Bookstore

Recent

Author Topic: REST Call to TIKA using INDY  (Read 282 times)

majlumbo

  • New Member
  • *
  • Posts: 14
REST Call to TIKA using INDY
« on: February 20, 2020, 10:10:43 pm »
I am trying to call Apache-TIKA via their REST API.

I have successfully been able to upload a PDF document and return the document's text via CURL
Code: [Select]
curl -X PUT --data-binary @<filename>.pdf http://localhost:9998/tika --header "Content-type: application/pdf"
That translated to INDY like so:
Code: [Select]
function GetPDFText(const FileName: String): String;
var
  IdHTTP:  TIdHTTP;
  Params: TIdMultiPartFormDataStream;
begin
  IdHTTP := TIdTTP.Create;
  try
    Params := TIdMultiPartFormDataStream.Create;
    try
      Params.Add('file', FileName, 'application/pdf')
      Result := IdHTTP.PUT('http://localhost:9998/tika', Params);
    finally
      Params.Free;
    end;   
  finally
    IdHTTP.Free;
  end;
end;
Now I want to upload a word document (.docx) I assumed that all I would need to do is change the Content-type when I add the file to Params, but that doesn't seem to produce any results, although I get no error reported back.
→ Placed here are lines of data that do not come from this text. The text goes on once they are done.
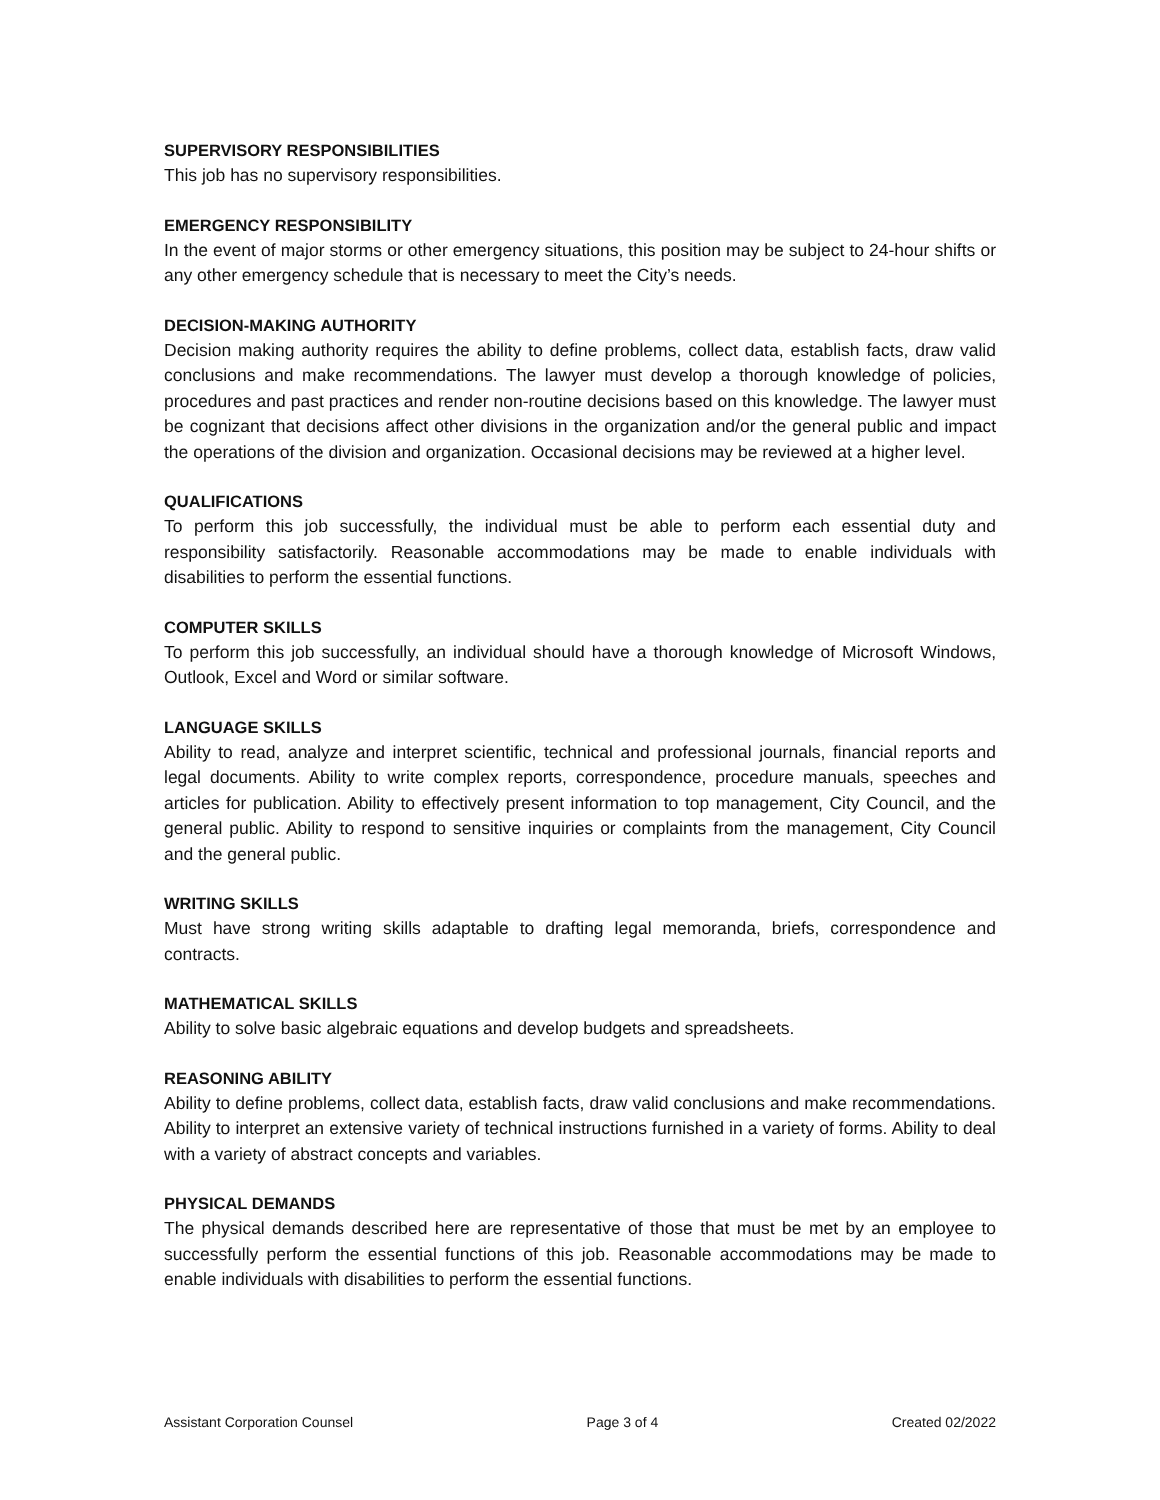SUPERVISORY RESPONSIBILITIES
This job has no supervisory responsibilities.
EMERGENCY RESPONSIBILITY
In the event of major storms or other emergency situations, this position may be subject to 24-hour shifts or any other emergency schedule that is necessary to meet the City’s needs.
DECISION-MAKING AUTHORITY
Decision making authority requires the ability to define problems, collect data, establish facts, draw valid conclusions and make recommendations. The lawyer must develop a thorough knowledge of policies, procedures and past practices and render non-routine decisions based on this knowledge. The lawyer must be cognizant that decisions affect other divisions in the organization and/or the general public and impact the operations of the division and organization. Occasional decisions may be reviewed at a higher level.
QUALIFICATIONS
To perform this job successfully, the individual must be able to perform each essential duty and responsibility satisfactorily. Reasonable accommodations may be made to enable individuals with disabilities to perform the essential functions.
COMPUTER SKILLS
To perform this job successfully, an individual should have a thorough knowledge of Microsoft Windows, Outlook, Excel and Word or similar software.
LANGUAGE SKILLS
Ability to read, analyze and interpret scientific, technical and professional journals, financial reports and legal documents. Ability to write complex reports, correspondence, procedure manuals, speeches and articles for publication. Ability to effectively present information to top management, City Council, and the general public. Ability to respond to sensitive inquiries or complaints from the management, City Council and the general public.
WRITING SKILLS
Must have strong writing skills adaptable to drafting legal memoranda, briefs, correspondence and contracts.
MATHEMATICAL SKILLS
Ability to solve basic algebraic equations and develop budgets and spreadsheets.
REASONING ABILITY
Ability to define problems, collect data, establish facts, draw valid conclusions and make recommendations. Ability to interpret an extensive variety of technical instructions furnished in a variety of forms. Ability to deal with a variety of abstract concepts and variables.
PHYSICAL DEMANDS
The physical demands described here are representative of those that must be met by an employee to successfully perform the essential functions of this job. Reasonable accommodations may be made to enable individuals with disabilities to perform the essential functions.
Assistant Corporation Counsel Page 3 of 4 Created 02/2022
I was able to get the following CURL command to work correctly
Code: [Select]
CURL -T <myDOCXfile>.docx http://localhost:9998/tika --header "Content-type: application/vnd.openxmlformats-officedocument.wordprocessingml.document"
Any ideas on how to modify the INDY code?
« Last Edit: February 20, 2020, 10:12:24 pm by majlumbo »

Remy Lebeau

  • Hero Member
  • *****
  • Posts: 736
    • Lebeau Software
Re: REST Call to TIKA using INDY
« Reply #1 on: February 21, 2020, 09:41:30 pm »
I have successfully been able to upload a PDF document and return the document's text via CURL
Code: [Select]
curl -X PUT --data-binary @<filename>.pdf http://localhost:9998/tika --header "Content-type: application/pdf"
That translated to INDY like so:

Your translation is wrong.  That CURL command does not send the file in 'multipart/form-data' format, it sends the file as-is with no wrapping around it at all.  That would translate to the following in Indy:

Code: [Select]
function GetPDFText(const FileName: String): String;
var
  IdHTTP:  TIdHTTP;
  FS: TFileStream;
begin
  IdHTTP := TIdHTTP.Create;
  try
    FS := TFileStream.Create(FileName, fmOpenRead or fmShareDenyWrite);
    try
      IdHTTP.Request.ContentType := 'application/pdf';
      Result := IdHTTP.Put('http://localhost:9998/tika', FS);
    finally
      FS.Free;
    end;   
  finally
    IdHTTP.Free;
  end;
end;

If you want to send data in 'multipart/form-data' format, you need to use TIdHTTP.Post() instead of TIdHTTP.Put(), and you need to send it to 'http://localhost:9998/tika/form' instead of to 'http://localhost:9998/tika'.  Read the CURL and Apache-Tika documentations more carefully.

when I add the file to Params, but that doesn't seem to produce any results, although I get no error reported back.

Because you are not sending the file correctly to begin with.

I was able to get the following CURL command to work correctly
Code: [Select]
CURL -T <myDOCXfile>.docx http://localhost:9998/tika --header "Content-type: application/vnd.openxmlformats-officedocument.wordprocessingml.document"
Any ideas on how to modify the INDY code?

That CURL command also uses PUT to upload the file as-is, not in 'multipart/form-data' format.  Using the '-T <filename>' parameter for an HTTP url is similar to using the '-X PUT --data-binary @<filename>' parameters, eg:

Code: [Select]
function GetPDFText(const FileName: String): String;
var
  IdHTTP:  TIdHTTP;
  FS: TFileStream;
begin
  IdHTTP := TIdHTTP.Create;
  try
    FS := TFileStream.Create(FileName, fmOpenRead or fmShareDenyWrite);
    try
      IdHTTP.Request.ContentType := 'application/vnd.openxmlformats-officedocument.wordprocessingml.document';
      Result := IdHTTP.Put('http://localhost:9998/tika', FS);
    finally
      FS.Free;
    end;   
  finally
    IdHTTP.Free;
  end;
end;
Remy Lebeau
Lebeau Software - Owner, Developer
Internet Direct (Indy) - Admin, Developer (Support forum)

Remy Lebeau

  • Hero Member
  • *****
  • Posts: 736
    • Lebeau Software
Re: REST Call to TIKA using INDY
« Reply #2 on: February 21, 2020, 09:50:26 pm »
Seems your same question on StackOverflow got a more detailed answer.  You really shouldn't post the same question to multiple forums at the same time.
Remy Lebeau
Lebeau Software - Owner, Developer
Internet Direct (Indy) - Admin, Developer (Support forum)

Thaddy

  • Hero Member
  • *****
  • Posts: 9782
Re: REST Call to TIKA using INDY
« Reply #3 on: February 21, 2020, 10:00:03 pm »
This is the best introduction, btw:
https://medium.com/@marcusfernstrm/create-rest-apis-with-freepascal-441e4aa447b7
Neat is that it only uses standard provided libraries.
Downside is medium.com, but that does not really matter, because the content is spot-on.

If you understand that, you can write your own rest api with ease.

Complements to the forum member who wrote that.
This actually belongs to the wiki?
« Last Edit: February 21, 2020, 10:06:24 pm by Thaddy »
I am more like donkey than shrek